[EXERCISE MATERIAL Boundary: Start]

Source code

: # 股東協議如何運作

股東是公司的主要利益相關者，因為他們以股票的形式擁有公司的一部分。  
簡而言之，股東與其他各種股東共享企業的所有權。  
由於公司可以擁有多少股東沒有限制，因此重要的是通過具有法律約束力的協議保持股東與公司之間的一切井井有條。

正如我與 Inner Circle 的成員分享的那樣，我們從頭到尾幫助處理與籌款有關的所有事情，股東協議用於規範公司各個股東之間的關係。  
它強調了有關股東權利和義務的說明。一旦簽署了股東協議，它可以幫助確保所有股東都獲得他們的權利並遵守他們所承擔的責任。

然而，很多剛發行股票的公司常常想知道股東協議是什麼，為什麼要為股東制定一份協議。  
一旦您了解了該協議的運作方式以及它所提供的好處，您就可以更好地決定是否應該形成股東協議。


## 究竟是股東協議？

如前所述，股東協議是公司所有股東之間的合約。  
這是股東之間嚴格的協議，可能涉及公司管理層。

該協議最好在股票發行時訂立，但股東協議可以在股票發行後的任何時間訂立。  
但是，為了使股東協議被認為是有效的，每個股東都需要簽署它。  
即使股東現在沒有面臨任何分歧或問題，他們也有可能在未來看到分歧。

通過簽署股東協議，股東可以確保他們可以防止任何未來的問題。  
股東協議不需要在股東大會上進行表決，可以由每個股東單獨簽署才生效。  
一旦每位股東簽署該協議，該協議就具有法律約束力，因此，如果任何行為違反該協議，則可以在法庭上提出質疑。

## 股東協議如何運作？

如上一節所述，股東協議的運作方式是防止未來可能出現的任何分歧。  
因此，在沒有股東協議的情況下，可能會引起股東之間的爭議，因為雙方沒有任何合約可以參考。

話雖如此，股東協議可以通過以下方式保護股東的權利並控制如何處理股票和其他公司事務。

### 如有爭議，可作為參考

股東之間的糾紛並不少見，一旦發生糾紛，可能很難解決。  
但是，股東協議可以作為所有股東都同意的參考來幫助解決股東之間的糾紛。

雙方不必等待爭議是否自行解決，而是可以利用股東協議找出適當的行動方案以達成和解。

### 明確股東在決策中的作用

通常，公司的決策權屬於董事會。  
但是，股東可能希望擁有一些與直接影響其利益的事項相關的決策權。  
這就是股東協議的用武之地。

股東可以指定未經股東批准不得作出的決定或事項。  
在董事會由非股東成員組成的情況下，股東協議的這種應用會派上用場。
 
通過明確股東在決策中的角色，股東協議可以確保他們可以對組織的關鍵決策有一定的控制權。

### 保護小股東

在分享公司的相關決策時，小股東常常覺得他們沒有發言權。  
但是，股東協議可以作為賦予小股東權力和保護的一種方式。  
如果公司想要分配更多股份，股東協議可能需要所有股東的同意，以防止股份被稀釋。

[EXERCISE MATERIAL Boundary: End]

THE TASK
Output the complete data verbatim.

REPLY
Source code

: # 股東協議如何運作

股東是公司的主要利益相關者，因為他們以股票的形式擁有公司的一部分。  
簡而言之，股東與其他各種股東共享企業的所有權。  
由於公司可以擁有多少股東沒有限制，因此重要的是通過具有法律約束力的協議保持股東與公司之間的一切井井有條。

正如我與 Inner Circle 的成員分享的那樣，我們從頭到尾幫助處理與籌款有關的所有事情，股東協議用於規範公司各個股東之間的關係。  
它強調了有關股東權利和義務的說明。一旦簽署了股東協議，它可以幫助確保所有股東都獲得他們的權利並遵守他們所承擔的責任。

然而，很多剛發行股票的公司常常想知道股東協議是什麼，為什麼要為股東制定一份協議。  
一旦您了解了該協議的運作方式以及它所提供的好處，您就可以更好地決定是否應該形成股東協議。


## 究竟是股東協議？

如前所述，股東協議是公司所有股東之間的合約。  
這是股東之間嚴格的協議，可能涉及公司管理層。

該協議最好在股票發行時訂立，但股東協議可以在股票發行後的任何時間訂立。  
但是，為了使股東協議被認為是有效的，每個股東都需要簽署它。  
即使股東現在沒有面臨任何分歧或問題，他們也有可能在未來看到分歧。

通過簽署股東協議，股東可以確保他們可以防止任何未來的問題。  
股東協議不需要在股東大會上進行表決，可以由每個股東單獨簽署才生效。  
一旦每位股東簽署該協議，該協議就具有法律約束力，因此，如果任何行為違反該協議，則可以在法庭上提出質疑。

## 股東協議如何運作？

如上一節所述，股東協議的運作方式是防止未來可能出現的任何分歧。  
因此，在沒有股東協議的情況下，可能會引起股東之間的爭議，因為雙方沒有任何合約可以參考。

話雖如此，股東協議可以通過以下方式保護股東的權利並控制如何處理股票和其他公司事務。

### 如有爭議，可作為參考

股東之間的糾紛並不少見，一旦發生糾紛，可能很難解決。  
但是，股東協議可以作為所有股東都同意的參考來幫助解決股東之間的糾紛。

雙方不必等待爭議是否自行解決，而是可以利用股東協議找出適當的行動方案以達成和解。

### 明確股東在決策中的作用

通常，公司的決策權屬於董事會。  
但是，股東可能希望擁有一些與直接影響其利益的事項相關的決策權。  
這就是股東協議的用武之地。

股東可以指定未經股東批准不得作出的決定或事項。  
在董事會由非股東成員組成的情況下，股東協議的這種應用會派上用場。
 
通過明確股東在決策中的角色，股東協議可以確保他們可以對組織的關鍵決策有一定的控制權。

### 保護小股東

在分享公司的相關決策時，小股東常常覺得他們沒有發言權。  
但是，股東協議可以作為賦予小股東權力和保護的一種方式。  
如果公司想要分配更多股份，股東協議可能需要所有股東的同意，以防止股份被稀釋。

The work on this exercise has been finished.